Charles Perfetti, Professor, Psychology & Linguistics, University of Pittsburgh. Source: COTC Interview: http://www.childrenofthecode.org/interviews/perfetti.htm#ComponentsofWordRecog

Word Recognition and Comprehension

Dr. Charles Perfetti: ... I was just struck by the fact that kids who had trouble understanding what they read, if you looked at them closely, they had trouble reading words. They either took longer or sometimes we asked the teacher to identify kids having problems and she’d say ‘Well, this kid reads words just fine but he can’t understand what he reads.’ We’d say okay and we’d go test him and we’d find out that, well yes, if you weren’t looking really closely, if you had him read a list of words he would read most of the words accurately. But if you measured the time it was taking him or the difficulty he was having, you almost always found that there was some problem in word reading.

David Boulton: There’s still quite a confusion with that today. People say that the student seems to be able to decode words fine so that isn’t the problem. And yet on closer inspection it seems that the efficiency with which they’re decoding the word, recognizing the word, is definitely having an impact on the resources necessary for subsequent comprehension.

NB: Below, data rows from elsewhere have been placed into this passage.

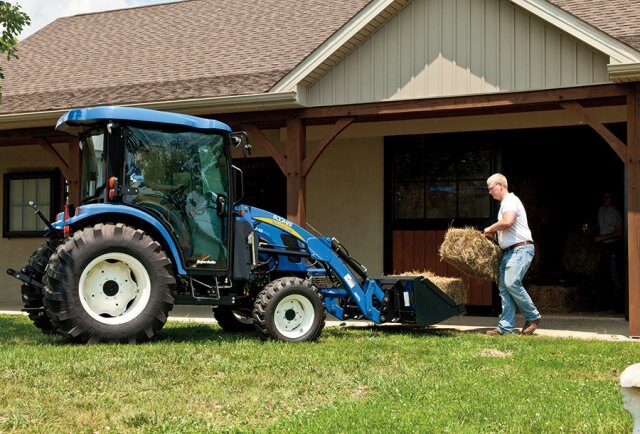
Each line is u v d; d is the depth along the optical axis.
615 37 8.88
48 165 14.76
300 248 8.63
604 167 14.02
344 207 13.02
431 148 12.48
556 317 11.52
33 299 8.23
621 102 9.90
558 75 9.51
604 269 13.13
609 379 5.94
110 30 16.09
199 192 7.91
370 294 8.78
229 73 12.16
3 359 6.12
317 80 10.69
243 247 8.04
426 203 12.48
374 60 10.43
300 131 10.73
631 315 8.90
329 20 13.54
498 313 11.81
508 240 9.00
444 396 5.18
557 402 5.01
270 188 13.49
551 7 9.26
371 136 12.80
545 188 13.91
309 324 7.91
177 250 7.67
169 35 14.85
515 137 12.01
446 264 12.28
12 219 15.03
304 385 5.53
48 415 4.55
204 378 5.68
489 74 9.87
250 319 9.05
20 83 14.19
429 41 10.19
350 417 4.52
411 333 8.95
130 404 4.87
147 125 7.77
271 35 13.52
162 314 7.41
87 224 7.62
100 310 7.35
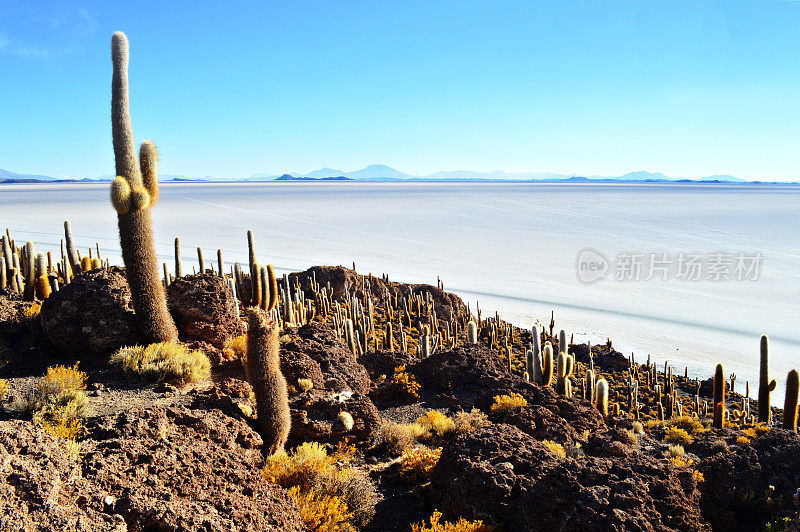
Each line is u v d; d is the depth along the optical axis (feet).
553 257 302.04
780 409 92.53
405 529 30.12
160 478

Dr. Charles Perfetti: That’s right and that was the heart of that argument back then. I think the argument has become fairly widely accepted as being a correct argument. I think we have a better understanding, although I continue to be disappointed that researchers don’t look hard at word level processing in this new area of research called specific comprehension deficits. That’s a phrase that has been coined by several researchers. The general idea is that they’re observing children who, in fact, are fine at word decoding and have as their only problem comprehension.

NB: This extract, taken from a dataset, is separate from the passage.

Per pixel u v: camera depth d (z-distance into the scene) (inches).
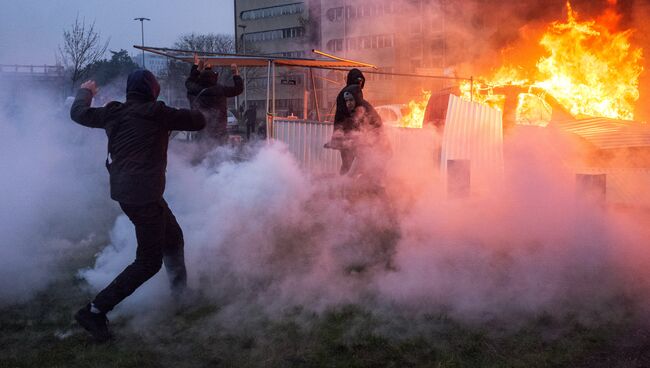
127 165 117.6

I think that hypothesis is correct. That is, the hypothesis that there are children who have as their main problem something else in the language system than reading words. But I am still a little disappointed when I look at how people look at word identification. So, I think what has happened is people took my argument seriously enough, and the argument of others, that they assess decoding now before they do a study on some other variable. But they still tend not to measure efficiency and speed.

David Boulton: Even the neuroscience hasn’t yet gotten to the point where they can isolate the timing of processes in the assembly processing between the code and the word recognition processes.

Dr. Charles Perfetti: Well yeah, I think that’s right.